- [Documento de origem]
══════
De posse do bloco com o formulário de decolagem – take off data card – você insere no FMC a temperatura atual. O computador do avião calcula então o máximo de potência que os motores têm disponível naquela temperatura. No manual de análises – que contém análises específicas para todas as pistas onde a companhia opera – você vê, na linha de temperatura correspondente, qual o máximo de peso para aquela temperatura, vento e pressão atmosférica. Esse será seu limitante por performance, seguido da razão que o limita. Também neste manual, você pega a altitude de aceleração e a de redução de potência. A primeira você insere nos mínimos do PFD, e a segunda, na segunda página de take off do FMC. A altitude de aceleração será a altitude em que você começará a recolher os flaps e tomar as atitudes seguintes, caso haja uma perda de motor na decolagem, por exemplo. A altitude de redução de potência é a altitude em que o avião sairá da potência de decolagem para a de subida. Para completar, da navegação você pega o limitante de peso estrutural para aquele voo, hoje sendo pouco mais de 70 toneladas – em pistas mais curtas ou em temperaturas mais altas, pode acontecer de o limitante de performance ser menor que o estrutural. O peso atual de decolagem tem sempre que ser naturalmente menor que o menor dos limitantes. Com o áudio aberto no interfone, você ouve:

– Cabine, na escuta da manutenção? Confere o combustível?

Você checa se o total de quilos mostrado no painel e na navegação batem, e agradece ao técnico de manutenção que acompanhava o abastecimento de doze toneladas de Jet A1, o combustível que os jatos usam. Ato contínuo, seleciona o PA e faz o anúncio para a cabine de passageiros:

– Tripulação, término do abastecimento – os comissários devem estar especialmente atentos enquanto a aeronave é abastecida, por razões óbvias.

Não há muito mais que você possa fazer com relação à performance enquanto não chegarem os dados de peso atual da aeronave, que só virão quando o check-in for fechado e o despachante operacional de voo, numa das principais bases da companhia, enviar os dados que incluem o peso dos passageiros e carga definitivos. Por isso o check-in fecha meia hora antes da decolagem: para que esses cálculos fundamentais possam ser feitos a tempo.

No entanto, mesmo enquanto esses dados não chegam, há muito o que se adiantar. Faltam vinte minutos para a decolagem. Você checa a rota inserida pelo comandante no FMC, se está em acordo com a do plano de voo que veio na navegação. Pela pista que está operando e pela rota, já dá para deduzir, na maioria das vezes, a saída – SID – que será utilizada e, para adiantar, você insere também a chegada no destino, e se a distância da rota bate com a distância mostrada nos papéis de navegação. Faltam quinze minutos para a decolagem, já dá para pedir a autorização do plano para o controle de tráfego aéreo. Na maioria dos aeroportos só dá para fazê-lo pelo rádio, mas nos terminais maiores, é possível fazê-lo pelo ACARS – aircraft communication addressing and report system – um tipo de data link acessível pelo MCDU, o teclado e tela por onde acessamos o FMC. Numa página específica do ACARS, inserimos o número do voo, o tipo da aeronave, a origem, o destino, a informação ATIS que temos e o box de parada em que está o avião. Enviamos o pedido, e quase instantaneamente, uma campainha toca na cabine, avisando que a autorização, em formato de texto, chegou. Nela, vem a rota do plano, o nível de voo, o procedimento de saída por instrumentos, o código transponder que utilizaremos e a frequência do controle de tráfego após a decolagem.
══════
- [Informações de origem]

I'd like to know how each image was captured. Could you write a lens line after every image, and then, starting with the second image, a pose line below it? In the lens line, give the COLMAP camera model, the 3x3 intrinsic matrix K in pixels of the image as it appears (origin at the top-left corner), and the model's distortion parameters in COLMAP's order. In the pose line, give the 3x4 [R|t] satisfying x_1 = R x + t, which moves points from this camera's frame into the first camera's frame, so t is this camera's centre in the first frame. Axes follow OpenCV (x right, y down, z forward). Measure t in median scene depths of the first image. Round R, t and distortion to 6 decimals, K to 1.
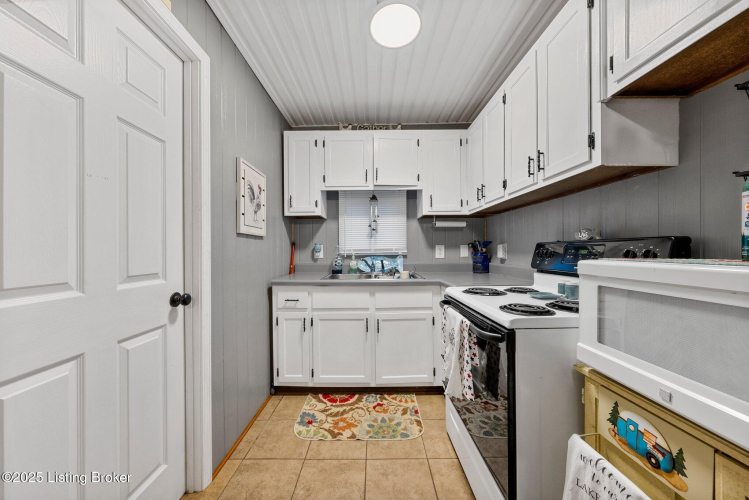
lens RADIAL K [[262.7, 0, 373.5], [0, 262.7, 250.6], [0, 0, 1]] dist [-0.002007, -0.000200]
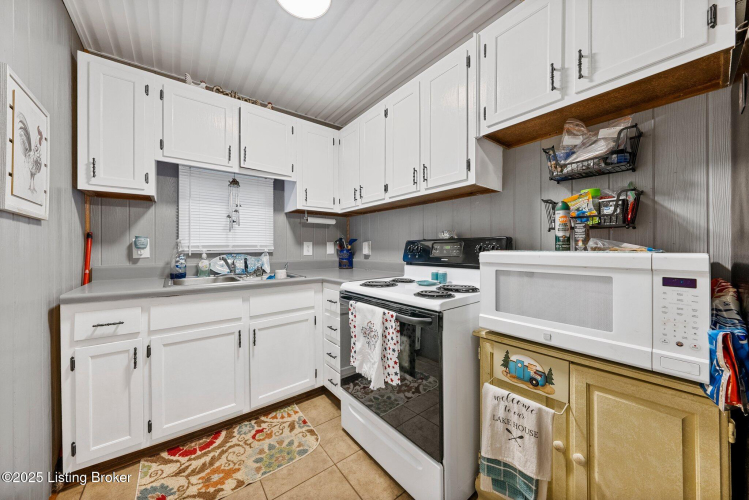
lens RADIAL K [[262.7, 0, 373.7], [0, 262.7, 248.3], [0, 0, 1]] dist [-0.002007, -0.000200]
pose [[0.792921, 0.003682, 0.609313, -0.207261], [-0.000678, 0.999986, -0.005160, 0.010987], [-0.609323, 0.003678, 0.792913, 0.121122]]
══════
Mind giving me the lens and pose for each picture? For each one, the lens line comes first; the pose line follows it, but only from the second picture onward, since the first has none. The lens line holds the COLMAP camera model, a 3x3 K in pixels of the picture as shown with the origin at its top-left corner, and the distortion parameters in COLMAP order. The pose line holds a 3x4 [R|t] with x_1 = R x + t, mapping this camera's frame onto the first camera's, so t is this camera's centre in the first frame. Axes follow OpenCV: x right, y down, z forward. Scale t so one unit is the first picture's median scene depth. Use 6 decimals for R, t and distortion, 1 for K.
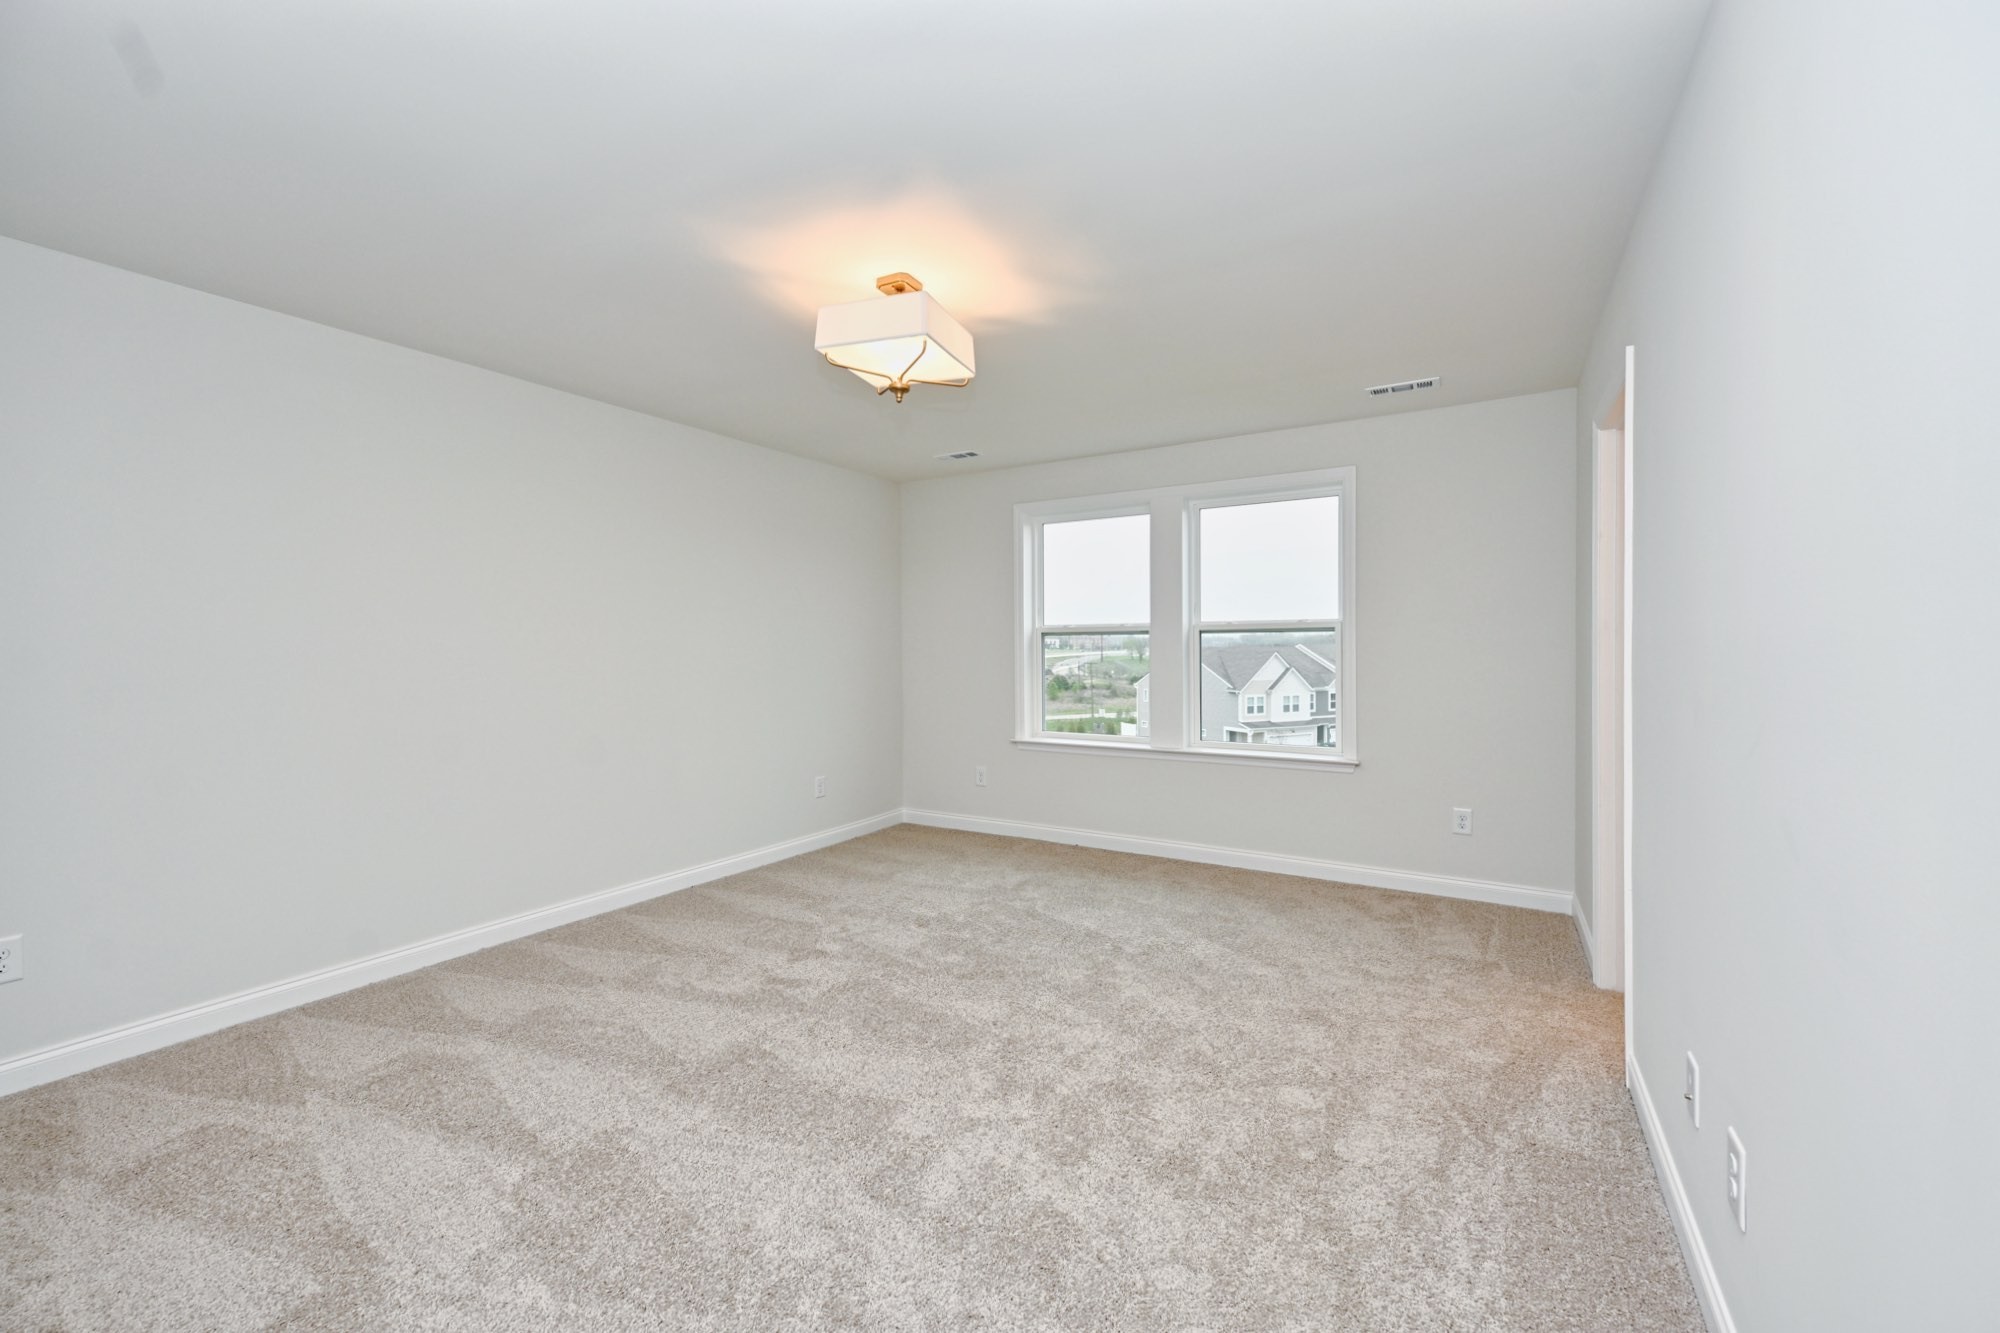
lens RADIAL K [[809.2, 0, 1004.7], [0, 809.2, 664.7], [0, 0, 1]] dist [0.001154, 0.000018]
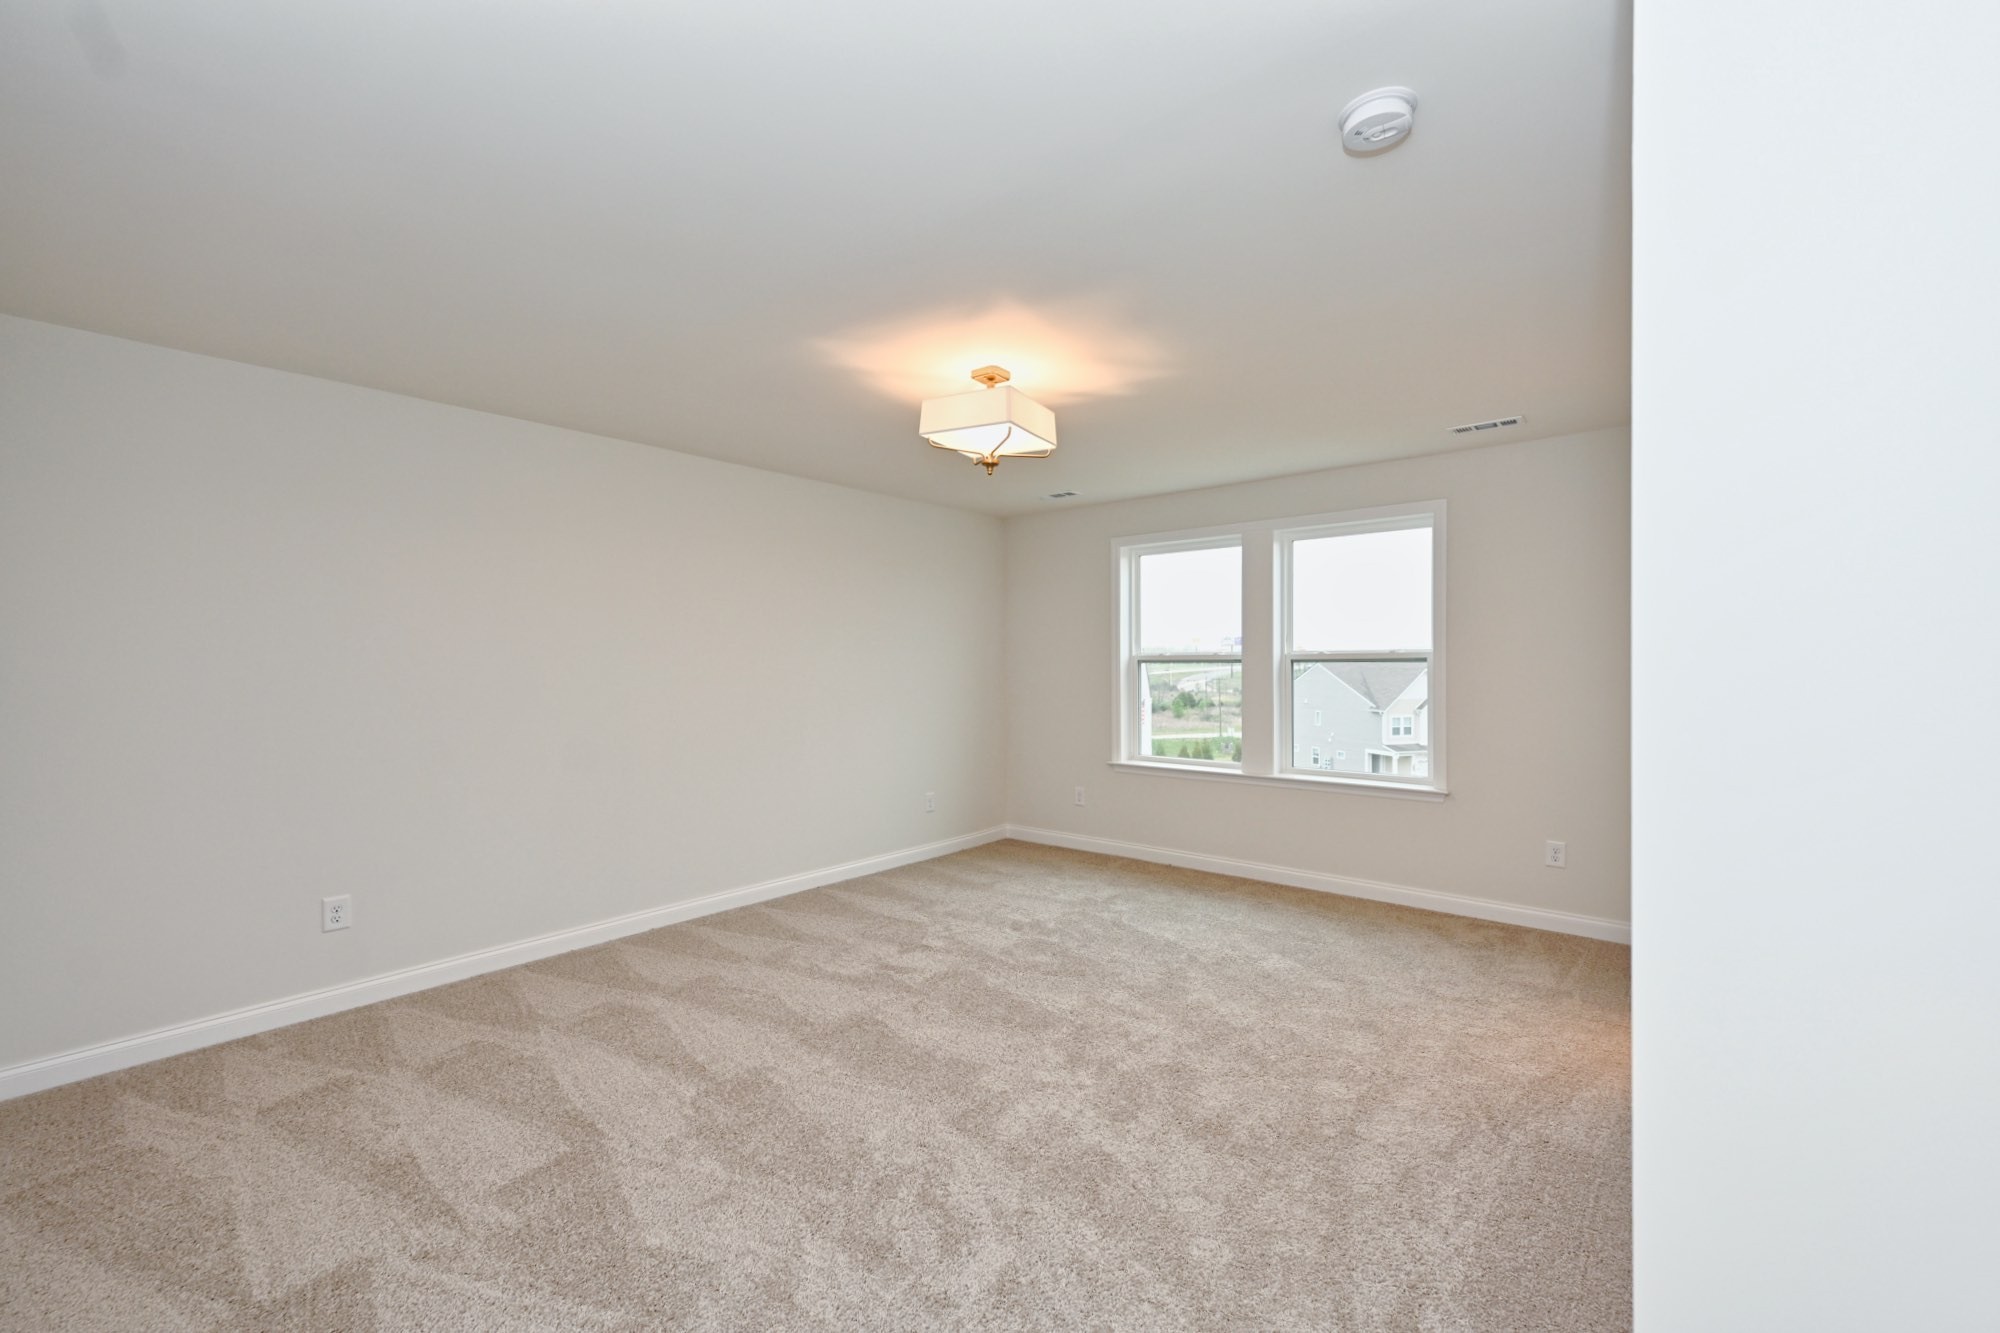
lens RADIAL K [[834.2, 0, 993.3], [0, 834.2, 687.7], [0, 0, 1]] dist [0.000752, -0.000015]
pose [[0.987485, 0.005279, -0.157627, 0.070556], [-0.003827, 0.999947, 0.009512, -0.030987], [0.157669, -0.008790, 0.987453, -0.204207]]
══════
- [Instruções]
- a) Segundo o texto sobre a preparação para a decolagem, com quanto tempo de antecedência o check-in fecha?
- b) Liste todas as informações que, de acordo com o texto sobre a preparação para a decolagem, vêm na autorização recebida pelo ACARS.
- c) Retome o texto sobre a preparação para a decolagem a partir do ponto em que ele termina.

- [Respostas por tarefa]
- a) O check-in fecha meia hora antes da decolagem.

- b)
- A rota do plano
- O nível de voo
- O procedimento de saída por instrumentos
- O código transponder que será utilizado
- A frequência do controle de tráfego após a decolagem

- c)
Enquanto vocês acabam de copiar a autorização e conferir se bate com tudo inserido no FMC e no MCP – mode control panel – até agora, outra campainha toca. Também pelo ACARS, a companhia acaba de enviar a prévia da loadsheet, ou seja, os dados de carregamento do avião. Dentre os dados estão o actual zero fuel weight – peso atual zero combustível – o take off weight – peso atual de decolagem – e o CG, ou seja, o cálculo do centro de gravidade da aeronave para a distribuição de passageiros e carga para aquele voo específico. Com esses dados, você consegue terminar os cálculos de decolagem.

Primeiro, você vai conferir se está abaixo dos limitantes. Com 67 toneladas, está mais de três toneladas abaixo do estrutural e quase vinte abaixo do limitante de performance. E aqui acontece a mágica da economia. Como o Boeing 737 tem muito mais potência disponível do que o que é comumente necessário, você usará dois artifícios do fabricante para economizar combustível, poluentes, ruído e poupar o próprio motor de milhões de dólares. Primeiro o de-rate: embora cada motor do modelo CFM56-7B1 esteja ajustado para produzir até 27 mil libras de empuxo – o suficiente para levantar na vertical quase uma dúzia de carros populares – você baixará o rating do motor para 26 mil libras no FMC. Na prática, é como se no seu carro houvesse um botão capaz de passá-lo de 1.8 para 1.6, por exemplo. Na verdade, o próprio FMC faz isso sozinho, pois a companhia já inseriu na base de dados do computador de voo os aeroportos onde ela opera com quais ratings, sendo o ajuste de 27 mil libras só utilizado em aeroportos com pistas mais restritivas, como Congonhas e Santos Dumont, por exemplo.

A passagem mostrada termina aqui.